**DATA IN THIS EXERCISE**
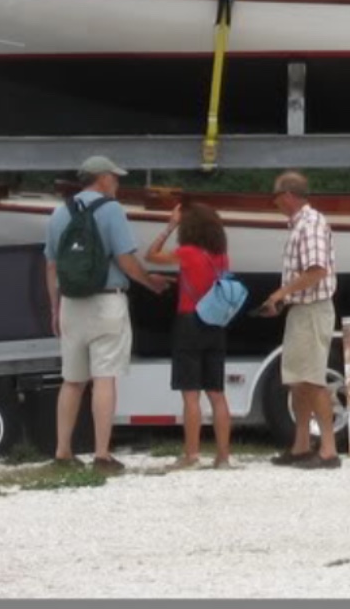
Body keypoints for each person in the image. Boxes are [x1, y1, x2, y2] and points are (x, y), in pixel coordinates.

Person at [42, 154, 169, 473]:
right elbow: (125, 260)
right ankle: (101, 454)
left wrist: (55, 307)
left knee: (71, 381)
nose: (118, 182)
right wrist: (150, 283)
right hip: (106, 302)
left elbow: (51, 264)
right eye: (115, 177)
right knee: (104, 379)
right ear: (102, 179)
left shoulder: (59, 213)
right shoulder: (111, 211)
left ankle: (63, 452)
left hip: (71, 304)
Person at [255, 169, 340, 469]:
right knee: (298, 381)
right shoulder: (300, 225)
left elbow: (317, 270)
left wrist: (280, 294)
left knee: (313, 380)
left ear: (288, 195)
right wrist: (285, 300)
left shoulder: (311, 224)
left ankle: (328, 450)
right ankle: (301, 445)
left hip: (313, 310)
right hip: (302, 309)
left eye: (276, 197)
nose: (274, 203)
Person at [144, 200, 235, 469]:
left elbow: (151, 255)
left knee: (191, 394)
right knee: (217, 393)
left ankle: (192, 455)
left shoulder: (187, 253)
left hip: (189, 323)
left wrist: (170, 226)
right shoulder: (222, 257)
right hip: (216, 324)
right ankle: (223, 456)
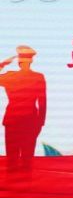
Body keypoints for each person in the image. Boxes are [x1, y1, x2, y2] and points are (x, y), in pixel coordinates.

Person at [0, 45, 47, 175]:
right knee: (27, 158)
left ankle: (12, 182)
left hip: (12, 118)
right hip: (30, 118)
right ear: (31, 60)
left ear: (19, 61)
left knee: (12, 157)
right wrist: (40, 122)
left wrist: (3, 64)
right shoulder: (38, 77)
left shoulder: (10, 76)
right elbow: (42, 102)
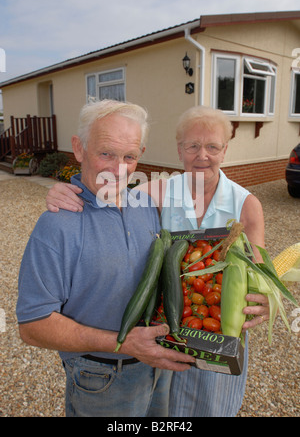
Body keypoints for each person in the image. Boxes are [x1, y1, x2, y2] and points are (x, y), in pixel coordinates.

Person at [45, 105, 270, 417]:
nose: (202, 155)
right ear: (179, 149)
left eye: (212, 146)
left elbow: (260, 277)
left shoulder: (247, 204)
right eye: (192, 145)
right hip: (172, 331)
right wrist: (64, 191)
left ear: (225, 150)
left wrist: (264, 301)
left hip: (220, 332)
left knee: (212, 409)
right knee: (168, 411)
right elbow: (107, 194)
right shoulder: (157, 192)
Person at [16, 99, 195, 418]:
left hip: (158, 366)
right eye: (106, 153)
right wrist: (124, 343)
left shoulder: (144, 204)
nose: (118, 169)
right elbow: (33, 324)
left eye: (129, 156)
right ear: (79, 148)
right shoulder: (58, 223)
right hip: (102, 379)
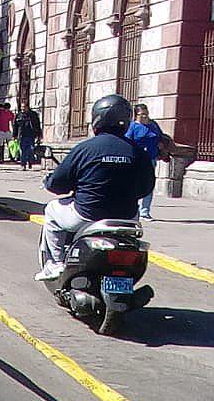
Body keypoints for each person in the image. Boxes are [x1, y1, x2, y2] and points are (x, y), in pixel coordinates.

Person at [35, 94, 155, 280]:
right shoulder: (137, 152)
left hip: (87, 214)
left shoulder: (86, 148)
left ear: (97, 118)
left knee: (51, 210)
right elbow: (147, 187)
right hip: (126, 217)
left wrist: (51, 182)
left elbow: (57, 184)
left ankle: (56, 263)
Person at [125, 103, 165, 219]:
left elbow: (160, 136)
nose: (145, 117)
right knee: (134, 185)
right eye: (142, 115)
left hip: (151, 159)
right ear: (136, 115)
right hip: (136, 160)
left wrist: (161, 146)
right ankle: (132, 209)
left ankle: (145, 211)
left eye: (146, 114)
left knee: (149, 185)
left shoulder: (153, 125)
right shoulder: (132, 127)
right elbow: (127, 141)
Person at [15, 102, 42, 171]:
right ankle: (23, 165)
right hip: (21, 136)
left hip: (31, 135)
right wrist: (14, 135)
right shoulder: (19, 115)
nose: (23, 109)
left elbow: (37, 125)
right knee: (23, 151)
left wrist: (39, 135)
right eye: (22, 107)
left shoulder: (33, 115)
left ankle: (30, 162)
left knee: (31, 150)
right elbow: (15, 126)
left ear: (27, 107)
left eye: (24, 107)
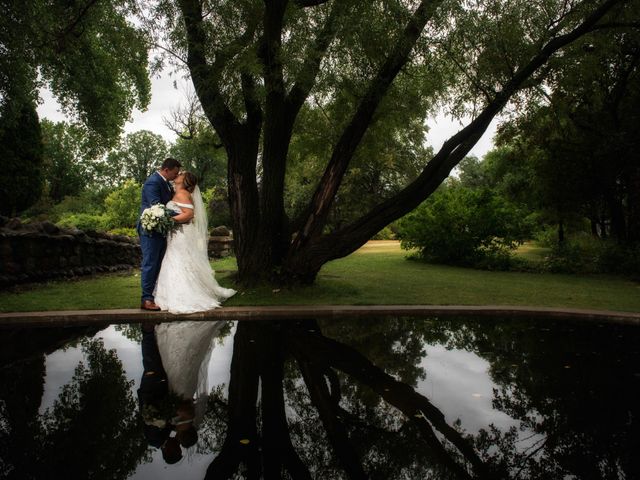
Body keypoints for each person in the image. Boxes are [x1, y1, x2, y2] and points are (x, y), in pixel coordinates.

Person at [153, 171, 236, 314]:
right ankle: (172, 294)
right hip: (177, 234)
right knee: (178, 261)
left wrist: (167, 221)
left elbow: (189, 214)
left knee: (178, 261)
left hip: (181, 234)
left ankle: (184, 296)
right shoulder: (179, 193)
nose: (177, 175)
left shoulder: (182, 194)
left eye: (180, 175)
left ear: (184, 181)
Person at [138, 158, 182, 311]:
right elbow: (157, 206)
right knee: (150, 264)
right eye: (175, 173)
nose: (176, 177)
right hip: (149, 230)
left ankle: (155, 295)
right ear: (166, 170)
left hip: (160, 230)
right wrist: (181, 213)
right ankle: (146, 299)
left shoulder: (165, 183)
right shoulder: (153, 182)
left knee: (158, 264)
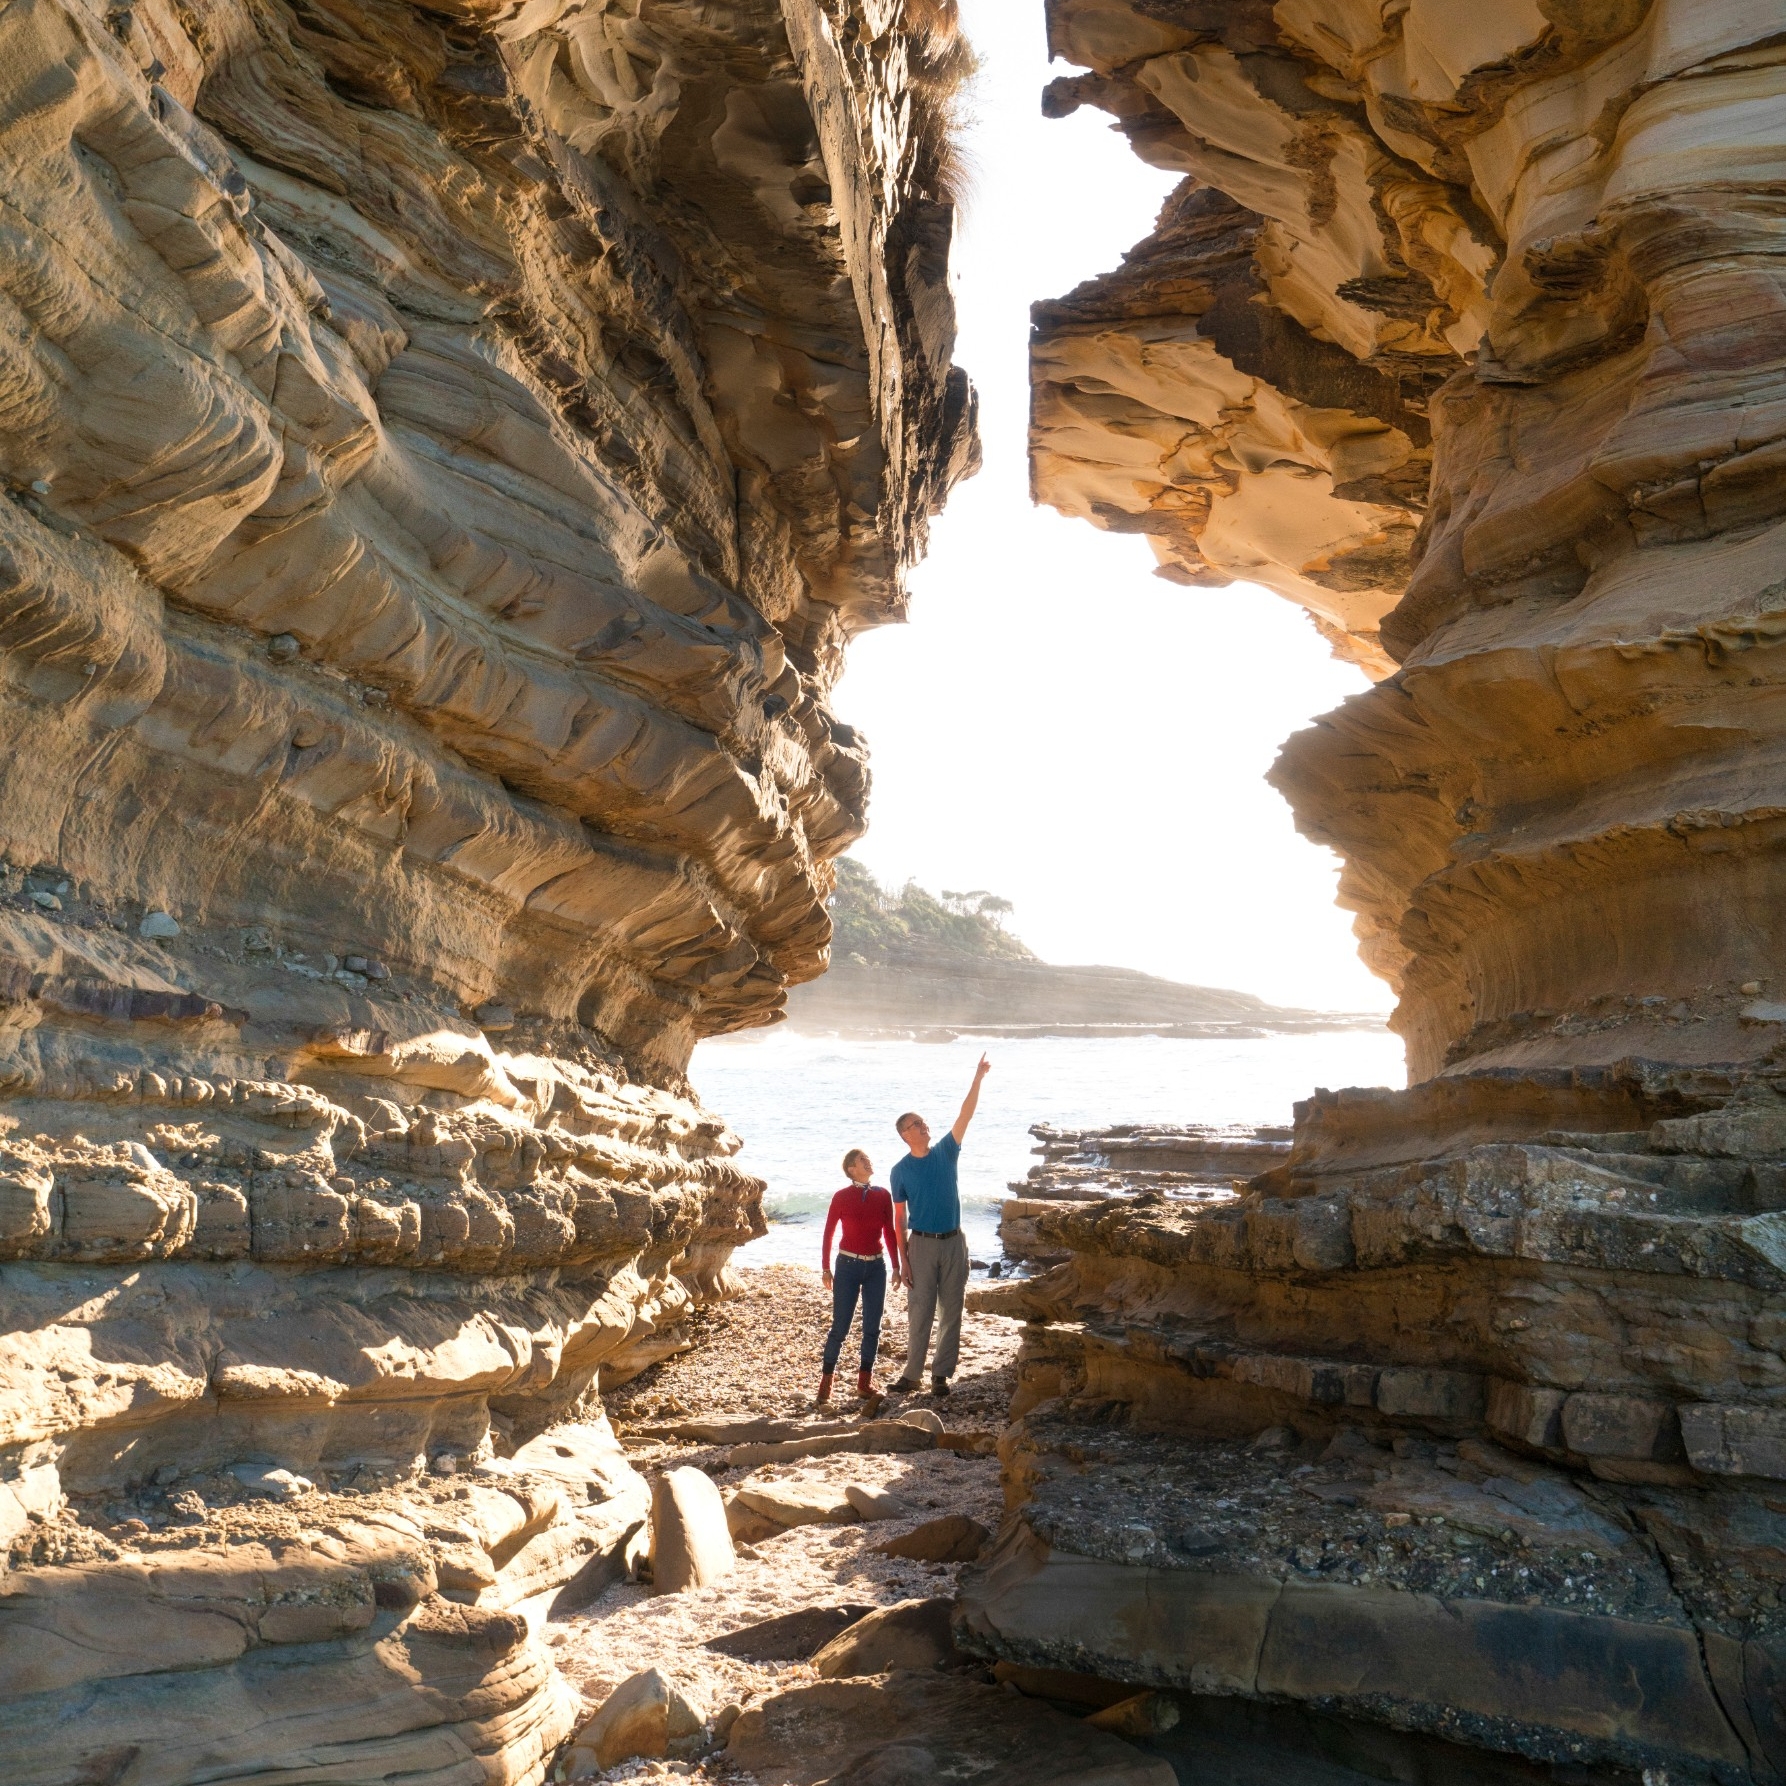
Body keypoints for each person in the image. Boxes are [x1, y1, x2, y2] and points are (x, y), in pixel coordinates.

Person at [889, 1054, 990, 1398]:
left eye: (924, 1122)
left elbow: (965, 1114)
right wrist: (901, 1259)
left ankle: (941, 1375)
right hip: (920, 1245)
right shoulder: (900, 1170)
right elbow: (899, 1217)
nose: (924, 1126)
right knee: (920, 1309)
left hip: (954, 1242)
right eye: (916, 1124)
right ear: (905, 1134)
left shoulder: (947, 1151)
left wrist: (977, 1079)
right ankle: (911, 1375)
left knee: (952, 1309)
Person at [817, 1148, 902, 1403]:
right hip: (847, 1266)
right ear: (851, 1169)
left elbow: (889, 1233)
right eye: (862, 1160)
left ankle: (864, 1383)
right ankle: (825, 1382)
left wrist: (897, 1266)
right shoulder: (841, 1197)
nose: (868, 1161)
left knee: (872, 1328)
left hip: (876, 1267)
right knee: (840, 1326)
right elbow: (829, 1232)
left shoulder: (883, 1195)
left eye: (868, 1158)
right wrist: (825, 1268)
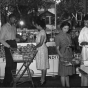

**EXERCISE PROMPT**
Every line of the data above should be returned exactly, with the pictures removed.

**EXERCISE RESPONSE**
Body keypoints for each person in the image. Boxes are [x1, y1, x2, y2] and points are (x, y), in pixel coordinates.

Person at [42, 154, 169, 473]:
right elbow: (125, 260)
right ankle: (101, 454)
left wrist: (55, 307)
left knee: (71, 381)
nose: (118, 182)
right wrist: (150, 283)
right hip: (106, 302)
left elbow: (51, 264)
right eye: (115, 177)
right knee: (104, 379)
right ear: (102, 179)
left shoulder: (59, 213)
right shoulder: (111, 211)
left ankle: (63, 452)
left hip: (71, 304)
Person at [255, 169, 340, 469]:
right knee: (298, 381)
right shoulder: (300, 225)
left elbow: (317, 270)
left wrist: (280, 294)
left knee: (313, 380)
left ear: (288, 195)
right wrist: (285, 300)
left shoulder: (311, 224)
left ankle: (328, 450)
right ankle: (301, 445)
left hip: (313, 310)
right hip: (302, 309)
left eye: (276, 197)
nose: (274, 203)
Person at [144, 200, 235, 469]:
left elbow: (151, 255)
left knee: (191, 394)
right knee: (217, 393)
left ankle: (192, 455)
left shoulder: (187, 253)
left hip: (189, 323)
left wrist: (170, 226)
right shoulder: (222, 257)
right hip: (216, 324)
right ankle: (223, 456)
Body keypoints for each person in the image. Boxes are [x1, y1, x2, y2] and points are (x, y), in pixel coordinates.

Person at [0, 45, 47, 175]:
right knee: (27, 158)
left ankle: (12, 182)
left hip: (12, 118)
right hip: (30, 118)
right ear: (31, 60)
left ear: (19, 61)
left knee: (12, 157)
right wrist: (40, 122)
left wrist: (3, 64)
right shoulder: (38, 77)
left shoulder: (10, 76)
right elbow: (42, 102)
Body keypoints for each person in the image. Boxes are [x1, y1, x2, y2] and points are (x, y), in pixel coordinates.

Person at [45, 105, 270, 417]:
nose: (202, 155)
right ear: (179, 149)
left eye: (212, 146)
left elbow: (260, 277)
left shoulder: (247, 204)
right eye: (192, 145)
right hip: (172, 331)
right wrist: (64, 191)
left ear: (225, 150)
left wrist: (264, 301)
left hip: (220, 332)
left knee: (212, 409)
right knee: (168, 411)
right elbow: (107, 194)
right shoulder: (157, 192)
Person at [16, 99, 195, 418]:
left hip: (158, 366)
right eye: (106, 153)
right wrist: (124, 343)
left shoulder: (144, 204)
nose: (118, 169)
right elbow: (33, 324)
left eye: (129, 156)
right ear: (79, 148)
right shoulder: (58, 223)
right hip: (102, 379)
Body keypoints for each person in the image. Boxes are [x1, y1, x2, y2] and points are (x, y), in pixel coordinates.

Person at [35, 94, 155, 280]:
right shoulder: (137, 152)
left hip: (87, 214)
left shoulder: (86, 148)
left ear: (97, 118)
left knee: (51, 210)
right elbow: (147, 187)
right hip: (126, 217)
left wrist: (51, 182)
left elbow: (57, 184)
left ankle: (56, 263)
Person at [125, 103, 165, 219]:
left elbow: (160, 136)
nose: (145, 117)
right knee: (134, 185)
right eye: (142, 115)
left hip: (151, 159)
right ear: (136, 115)
right hip: (136, 160)
left wrist: (161, 146)
right ankle: (132, 209)
left ankle: (145, 211)
left eye: (146, 114)
left knee: (149, 185)
left shoulder: (153, 125)
right shoulder: (132, 127)
right elbow: (127, 141)
Person at [15, 102, 42, 171]:
right ankle: (23, 165)
right hip: (21, 136)
left hip: (31, 135)
right wrist: (14, 135)
right shoulder: (19, 115)
nose: (23, 109)
left elbow: (37, 125)
right knee: (23, 151)
left wrist: (39, 135)
right eye: (22, 107)
left shoulder: (33, 115)
left ankle: (30, 162)
left knee: (31, 150)
right elbow: (15, 126)
left ear: (27, 107)
left eye: (24, 107)
Body keypoints for each person in the image. Boxes are [x1, y1, x2, y2] and points are (x, y), in pixel coordinates.

Person at [153, 171, 236, 314]:
right ankle: (172, 294)
right hip: (177, 234)
right knee: (178, 261)
left wrist: (167, 221)
left elbow: (189, 214)
left knee: (178, 261)
left hip: (181, 234)
left ankle: (184, 296)
right shoulder: (179, 193)
nose: (177, 175)
left shoulder: (182, 194)
left eye: (180, 175)
left ear: (184, 181)
Person at [138, 158, 182, 311]:
right elbow: (157, 206)
right knee: (150, 264)
right eye: (175, 173)
nose: (176, 177)
right hip: (149, 230)
left ankle: (155, 295)
right ear: (166, 170)
left hip: (160, 230)
right wrist: (181, 213)
right ankle: (146, 299)
left shoulder: (165, 183)
right shoulder: (153, 182)
left knee: (158, 264)
Body keypoints for each person in the image. Boxes are [x1, y1, x2, y2] and points are (x, y), in pixel coordinates.

Person at [889, 1054, 990, 1398]:
left eye: (924, 1122)
left elbow: (965, 1114)
right wrist: (901, 1259)
left ankle: (941, 1375)
right hip: (920, 1245)
right shoulder: (900, 1170)
right elbow: (899, 1217)
nose: (924, 1126)
right knee: (920, 1309)
left hip: (954, 1242)
right eye: (916, 1124)
right ear: (905, 1134)
left shoulder: (947, 1151)
left wrist: (977, 1079)
right ankle: (911, 1375)
left knee: (952, 1309)
Person at [817, 1148, 902, 1403]:
right hip: (847, 1266)
right ear: (851, 1169)
left elbow: (889, 1233)
right eye: (862, 1160)
left ankle: (864, 1383)
right ankle: (825, 1382)
left wrist: (897, 1266)
right shoulder: (841, 1197)
nose: (868, 1161)
left knee: (872, 1328)
left hip: (876, 1267)
right knee: (840, 1326)
right elbow: (829, 1232)
left shoulder: (883, 1195)
left eye: (868, 1158)
right wrist: (825, 1268)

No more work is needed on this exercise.